On December 17, 2017, PENN entered into “an agreement to acquire Pinnacle Entertainment, Inc., a leading regional gaming operator.  This transaction, which is expected to close in the second half of 2018…is expected to add eleven more properties to our holdings and to provide greater operational scale and geographic diversity…Under the terms of the agreement, Pinnacle shareholders will receive $20.00 in cash and 0.42 shares of PENN common stock for each Pinnacle share.”  However, that this deal will actually go through is by no means a near certainty.

The Federal Trade Commission has issued a second request for information pertaining to the proposed acquisition under the Hart-Scott-Rodino Act, which indicates that the Commission may have antitrust concerns.  The Motley Fool wrote on March 25, 2018:  “As the FTC itself says, the vast majority of deals reviewed by the agency and the Justice Department are allowed to proceed after the first, preliminary review.  Of the 1,832 transactions reported to the agency in 2016 (the latest data available), only 54 deals, or 2.9%, resulted in a second request for information.  Nor does the FTC or Justice Department typically involve itself in the gaming industry.  Of the 26 deals reported over the last five years involving the amusement, gambling, and entertainment industry, not one drew a second request.”
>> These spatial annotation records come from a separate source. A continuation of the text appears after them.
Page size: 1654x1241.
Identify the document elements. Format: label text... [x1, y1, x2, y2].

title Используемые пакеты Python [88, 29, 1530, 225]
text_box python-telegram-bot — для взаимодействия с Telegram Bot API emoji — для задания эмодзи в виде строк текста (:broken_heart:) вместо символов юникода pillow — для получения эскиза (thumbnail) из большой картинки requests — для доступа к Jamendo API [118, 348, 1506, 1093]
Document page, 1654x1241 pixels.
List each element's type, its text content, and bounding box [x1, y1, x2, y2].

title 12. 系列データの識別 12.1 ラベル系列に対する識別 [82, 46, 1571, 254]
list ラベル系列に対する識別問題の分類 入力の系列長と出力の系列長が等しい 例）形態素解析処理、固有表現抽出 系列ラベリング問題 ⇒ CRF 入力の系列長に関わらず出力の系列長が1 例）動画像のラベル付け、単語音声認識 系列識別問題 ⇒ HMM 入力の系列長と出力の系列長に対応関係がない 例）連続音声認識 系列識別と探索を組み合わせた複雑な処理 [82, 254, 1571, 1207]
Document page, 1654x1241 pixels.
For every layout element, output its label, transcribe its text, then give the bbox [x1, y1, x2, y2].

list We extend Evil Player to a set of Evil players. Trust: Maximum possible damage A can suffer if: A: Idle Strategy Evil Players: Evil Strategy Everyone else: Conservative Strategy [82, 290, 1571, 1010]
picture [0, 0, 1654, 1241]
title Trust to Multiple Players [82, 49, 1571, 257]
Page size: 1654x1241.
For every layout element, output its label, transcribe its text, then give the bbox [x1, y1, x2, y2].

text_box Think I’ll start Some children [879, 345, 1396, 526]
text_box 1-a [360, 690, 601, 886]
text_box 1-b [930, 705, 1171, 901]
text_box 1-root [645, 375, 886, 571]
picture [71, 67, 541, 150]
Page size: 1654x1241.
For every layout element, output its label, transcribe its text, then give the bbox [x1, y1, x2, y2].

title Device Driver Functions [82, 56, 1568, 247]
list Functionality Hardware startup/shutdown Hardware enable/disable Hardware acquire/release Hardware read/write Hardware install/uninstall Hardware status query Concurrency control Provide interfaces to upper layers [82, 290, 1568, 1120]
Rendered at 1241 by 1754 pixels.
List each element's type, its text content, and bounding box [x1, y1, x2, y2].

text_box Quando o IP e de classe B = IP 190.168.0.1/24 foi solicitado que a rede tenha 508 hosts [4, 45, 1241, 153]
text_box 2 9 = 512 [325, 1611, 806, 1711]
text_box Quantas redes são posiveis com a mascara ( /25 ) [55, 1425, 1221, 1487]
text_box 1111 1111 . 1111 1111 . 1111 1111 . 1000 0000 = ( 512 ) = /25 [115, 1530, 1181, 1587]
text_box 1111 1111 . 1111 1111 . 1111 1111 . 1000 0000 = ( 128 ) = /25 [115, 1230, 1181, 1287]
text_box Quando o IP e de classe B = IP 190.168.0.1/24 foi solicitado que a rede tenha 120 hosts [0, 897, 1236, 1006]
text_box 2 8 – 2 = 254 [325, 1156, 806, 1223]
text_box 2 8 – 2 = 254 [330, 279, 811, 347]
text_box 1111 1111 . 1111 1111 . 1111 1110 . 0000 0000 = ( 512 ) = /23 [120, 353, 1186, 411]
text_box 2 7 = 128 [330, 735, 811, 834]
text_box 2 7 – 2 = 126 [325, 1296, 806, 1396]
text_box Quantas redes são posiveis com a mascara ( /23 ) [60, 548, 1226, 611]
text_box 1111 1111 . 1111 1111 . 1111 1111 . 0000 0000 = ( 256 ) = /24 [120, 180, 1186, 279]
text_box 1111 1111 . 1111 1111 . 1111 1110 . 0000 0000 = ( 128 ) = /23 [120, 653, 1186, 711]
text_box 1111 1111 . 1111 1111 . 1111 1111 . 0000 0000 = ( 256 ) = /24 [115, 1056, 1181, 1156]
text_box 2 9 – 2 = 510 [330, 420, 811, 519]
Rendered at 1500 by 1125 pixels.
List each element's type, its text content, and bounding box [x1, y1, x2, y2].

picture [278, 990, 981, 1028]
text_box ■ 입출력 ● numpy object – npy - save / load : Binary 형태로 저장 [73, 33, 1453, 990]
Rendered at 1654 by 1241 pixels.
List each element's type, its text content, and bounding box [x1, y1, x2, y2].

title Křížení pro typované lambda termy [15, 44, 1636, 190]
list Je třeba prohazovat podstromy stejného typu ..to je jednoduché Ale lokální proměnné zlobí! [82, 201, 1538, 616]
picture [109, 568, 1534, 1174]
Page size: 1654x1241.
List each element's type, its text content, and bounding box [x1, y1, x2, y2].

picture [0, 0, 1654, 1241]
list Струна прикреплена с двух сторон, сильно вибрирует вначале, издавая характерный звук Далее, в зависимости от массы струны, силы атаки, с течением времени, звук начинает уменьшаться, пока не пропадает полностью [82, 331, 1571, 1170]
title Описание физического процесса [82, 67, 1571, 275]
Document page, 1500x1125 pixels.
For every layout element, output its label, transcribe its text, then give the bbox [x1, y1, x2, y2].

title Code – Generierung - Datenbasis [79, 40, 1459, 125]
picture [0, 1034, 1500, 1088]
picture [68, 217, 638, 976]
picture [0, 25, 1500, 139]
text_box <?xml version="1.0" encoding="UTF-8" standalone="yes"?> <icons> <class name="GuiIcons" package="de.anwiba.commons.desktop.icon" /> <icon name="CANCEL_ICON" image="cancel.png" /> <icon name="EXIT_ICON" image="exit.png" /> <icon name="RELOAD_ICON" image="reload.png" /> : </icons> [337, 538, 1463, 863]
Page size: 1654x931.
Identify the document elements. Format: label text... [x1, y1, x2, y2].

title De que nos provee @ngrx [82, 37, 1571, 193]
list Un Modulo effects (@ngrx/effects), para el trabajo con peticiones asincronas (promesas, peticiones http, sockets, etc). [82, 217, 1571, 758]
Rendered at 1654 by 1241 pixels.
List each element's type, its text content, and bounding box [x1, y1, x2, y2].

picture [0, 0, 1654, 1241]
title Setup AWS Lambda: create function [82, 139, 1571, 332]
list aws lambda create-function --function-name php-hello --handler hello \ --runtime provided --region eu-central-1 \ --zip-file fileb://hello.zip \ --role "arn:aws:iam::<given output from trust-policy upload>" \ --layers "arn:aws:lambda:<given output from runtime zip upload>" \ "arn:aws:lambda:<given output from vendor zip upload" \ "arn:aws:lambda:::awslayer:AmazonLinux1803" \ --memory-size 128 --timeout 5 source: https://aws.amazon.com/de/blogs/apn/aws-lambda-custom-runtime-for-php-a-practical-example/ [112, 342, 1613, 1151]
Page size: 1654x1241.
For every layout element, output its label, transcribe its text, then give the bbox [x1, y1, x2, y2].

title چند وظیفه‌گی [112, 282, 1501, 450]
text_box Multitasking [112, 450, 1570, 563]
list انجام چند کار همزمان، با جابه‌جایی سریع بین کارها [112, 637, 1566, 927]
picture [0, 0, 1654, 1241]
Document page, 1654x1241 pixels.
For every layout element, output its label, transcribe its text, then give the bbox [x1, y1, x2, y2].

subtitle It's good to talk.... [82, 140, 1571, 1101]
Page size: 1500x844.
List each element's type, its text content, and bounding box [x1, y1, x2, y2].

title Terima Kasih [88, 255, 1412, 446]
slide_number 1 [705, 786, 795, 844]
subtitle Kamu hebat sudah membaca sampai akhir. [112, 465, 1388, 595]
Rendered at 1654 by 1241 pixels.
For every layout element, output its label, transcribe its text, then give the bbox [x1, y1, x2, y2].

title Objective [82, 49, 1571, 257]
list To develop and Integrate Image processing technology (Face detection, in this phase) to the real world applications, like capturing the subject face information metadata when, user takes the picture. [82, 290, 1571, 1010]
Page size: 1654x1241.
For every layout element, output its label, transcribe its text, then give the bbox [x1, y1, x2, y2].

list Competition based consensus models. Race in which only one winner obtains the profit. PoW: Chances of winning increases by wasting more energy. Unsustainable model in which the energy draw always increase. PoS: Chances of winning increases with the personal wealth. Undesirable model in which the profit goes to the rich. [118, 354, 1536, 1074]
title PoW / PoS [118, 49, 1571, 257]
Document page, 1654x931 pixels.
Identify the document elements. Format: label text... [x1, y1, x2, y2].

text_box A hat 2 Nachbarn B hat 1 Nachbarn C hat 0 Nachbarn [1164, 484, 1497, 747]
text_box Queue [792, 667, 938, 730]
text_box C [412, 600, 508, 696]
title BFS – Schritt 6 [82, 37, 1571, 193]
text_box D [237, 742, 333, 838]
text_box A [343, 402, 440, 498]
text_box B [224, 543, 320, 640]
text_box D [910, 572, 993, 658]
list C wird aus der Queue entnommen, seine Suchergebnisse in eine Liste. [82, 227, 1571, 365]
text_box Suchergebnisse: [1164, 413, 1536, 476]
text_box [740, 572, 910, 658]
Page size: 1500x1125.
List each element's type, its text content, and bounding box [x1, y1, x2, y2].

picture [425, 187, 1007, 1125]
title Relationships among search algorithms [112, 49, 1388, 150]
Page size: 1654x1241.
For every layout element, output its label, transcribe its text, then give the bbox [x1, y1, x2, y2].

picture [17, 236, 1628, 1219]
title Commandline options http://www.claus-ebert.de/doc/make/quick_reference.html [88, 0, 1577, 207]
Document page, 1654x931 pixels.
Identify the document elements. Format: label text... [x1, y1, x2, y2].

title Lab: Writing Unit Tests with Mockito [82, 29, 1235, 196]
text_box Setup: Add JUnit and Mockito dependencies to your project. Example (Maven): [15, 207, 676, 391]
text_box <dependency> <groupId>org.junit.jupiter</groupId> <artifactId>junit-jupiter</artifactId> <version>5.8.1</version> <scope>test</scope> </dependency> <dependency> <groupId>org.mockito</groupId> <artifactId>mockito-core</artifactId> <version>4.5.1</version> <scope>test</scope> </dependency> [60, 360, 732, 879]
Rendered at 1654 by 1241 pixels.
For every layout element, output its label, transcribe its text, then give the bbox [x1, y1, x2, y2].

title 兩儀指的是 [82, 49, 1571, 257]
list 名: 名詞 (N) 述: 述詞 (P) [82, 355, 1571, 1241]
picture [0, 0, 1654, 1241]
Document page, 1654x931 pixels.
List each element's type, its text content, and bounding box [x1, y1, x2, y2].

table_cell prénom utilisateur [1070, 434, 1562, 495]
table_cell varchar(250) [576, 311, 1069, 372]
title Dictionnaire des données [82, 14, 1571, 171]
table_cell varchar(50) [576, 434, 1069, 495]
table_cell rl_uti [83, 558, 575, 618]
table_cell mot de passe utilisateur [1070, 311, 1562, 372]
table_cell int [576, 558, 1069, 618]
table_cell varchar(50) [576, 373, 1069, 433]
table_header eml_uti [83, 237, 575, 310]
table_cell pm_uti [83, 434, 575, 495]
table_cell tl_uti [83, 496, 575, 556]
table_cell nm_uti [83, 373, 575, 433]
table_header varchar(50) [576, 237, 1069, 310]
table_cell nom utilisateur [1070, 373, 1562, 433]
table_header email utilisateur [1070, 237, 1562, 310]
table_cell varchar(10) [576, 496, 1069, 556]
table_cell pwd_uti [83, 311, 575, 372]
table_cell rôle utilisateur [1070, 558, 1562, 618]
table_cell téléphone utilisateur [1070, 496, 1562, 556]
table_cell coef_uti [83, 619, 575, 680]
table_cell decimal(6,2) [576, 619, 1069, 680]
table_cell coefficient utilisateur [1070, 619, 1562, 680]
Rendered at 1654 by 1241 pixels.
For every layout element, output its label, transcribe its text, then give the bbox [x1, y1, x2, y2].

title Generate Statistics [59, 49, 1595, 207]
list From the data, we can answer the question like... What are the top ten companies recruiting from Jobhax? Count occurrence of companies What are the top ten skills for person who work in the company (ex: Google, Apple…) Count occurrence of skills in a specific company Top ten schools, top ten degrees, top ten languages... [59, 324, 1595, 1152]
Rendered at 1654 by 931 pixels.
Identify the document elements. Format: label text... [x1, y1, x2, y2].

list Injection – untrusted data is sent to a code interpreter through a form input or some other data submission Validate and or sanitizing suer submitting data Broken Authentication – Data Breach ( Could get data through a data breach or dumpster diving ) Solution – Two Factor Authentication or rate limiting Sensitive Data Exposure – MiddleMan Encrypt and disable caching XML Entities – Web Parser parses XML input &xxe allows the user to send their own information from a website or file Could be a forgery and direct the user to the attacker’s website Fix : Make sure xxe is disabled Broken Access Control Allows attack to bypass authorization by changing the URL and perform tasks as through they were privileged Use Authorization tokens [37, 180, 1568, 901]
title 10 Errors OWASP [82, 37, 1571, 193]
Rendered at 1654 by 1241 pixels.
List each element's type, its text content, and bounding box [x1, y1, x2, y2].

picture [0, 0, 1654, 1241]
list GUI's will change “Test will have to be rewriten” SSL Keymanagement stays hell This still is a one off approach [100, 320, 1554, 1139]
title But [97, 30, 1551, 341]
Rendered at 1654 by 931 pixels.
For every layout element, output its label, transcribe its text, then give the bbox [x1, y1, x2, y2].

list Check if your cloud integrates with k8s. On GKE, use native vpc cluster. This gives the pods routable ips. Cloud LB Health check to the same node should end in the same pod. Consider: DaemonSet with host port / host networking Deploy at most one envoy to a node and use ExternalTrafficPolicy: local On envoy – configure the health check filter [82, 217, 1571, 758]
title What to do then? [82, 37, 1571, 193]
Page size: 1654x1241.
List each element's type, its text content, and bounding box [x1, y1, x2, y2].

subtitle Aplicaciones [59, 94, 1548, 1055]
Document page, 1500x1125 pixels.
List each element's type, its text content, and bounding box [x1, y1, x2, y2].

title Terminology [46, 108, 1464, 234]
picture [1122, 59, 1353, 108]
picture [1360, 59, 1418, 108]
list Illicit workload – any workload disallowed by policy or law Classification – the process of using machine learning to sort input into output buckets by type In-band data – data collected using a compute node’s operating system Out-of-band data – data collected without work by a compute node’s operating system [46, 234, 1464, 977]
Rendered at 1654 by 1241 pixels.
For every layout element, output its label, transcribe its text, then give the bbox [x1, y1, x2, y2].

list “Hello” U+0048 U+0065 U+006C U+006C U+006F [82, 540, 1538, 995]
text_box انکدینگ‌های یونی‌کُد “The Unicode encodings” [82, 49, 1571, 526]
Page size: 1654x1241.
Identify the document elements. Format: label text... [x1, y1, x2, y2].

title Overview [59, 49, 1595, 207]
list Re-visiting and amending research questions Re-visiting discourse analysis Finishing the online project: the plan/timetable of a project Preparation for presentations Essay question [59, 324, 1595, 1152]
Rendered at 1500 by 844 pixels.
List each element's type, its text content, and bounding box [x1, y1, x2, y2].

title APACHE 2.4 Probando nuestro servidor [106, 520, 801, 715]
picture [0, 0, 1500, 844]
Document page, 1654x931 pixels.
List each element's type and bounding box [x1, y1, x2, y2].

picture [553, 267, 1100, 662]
PENN’s common stock trades on the Nasdaq Global Select at a price-to-earnings multiple of approximately 5 to 1, in contrast to the average for the exchange of 26 to 1.  PENN’s abnormally low P/E ratio reflects the amount of risk in the stock:  a company with a negative net worth and one overwhelmingly dependent on debt financing in a period of rising interest rates, which may have a deleterious effect on PENN’s profitability and possibly its ability to meet maturing debt obligations.

Copyright © 2018 Horse Racing Business

Full Disclosure:  The author of this analysis, William Shanklin, is not currently a PENN shareholder.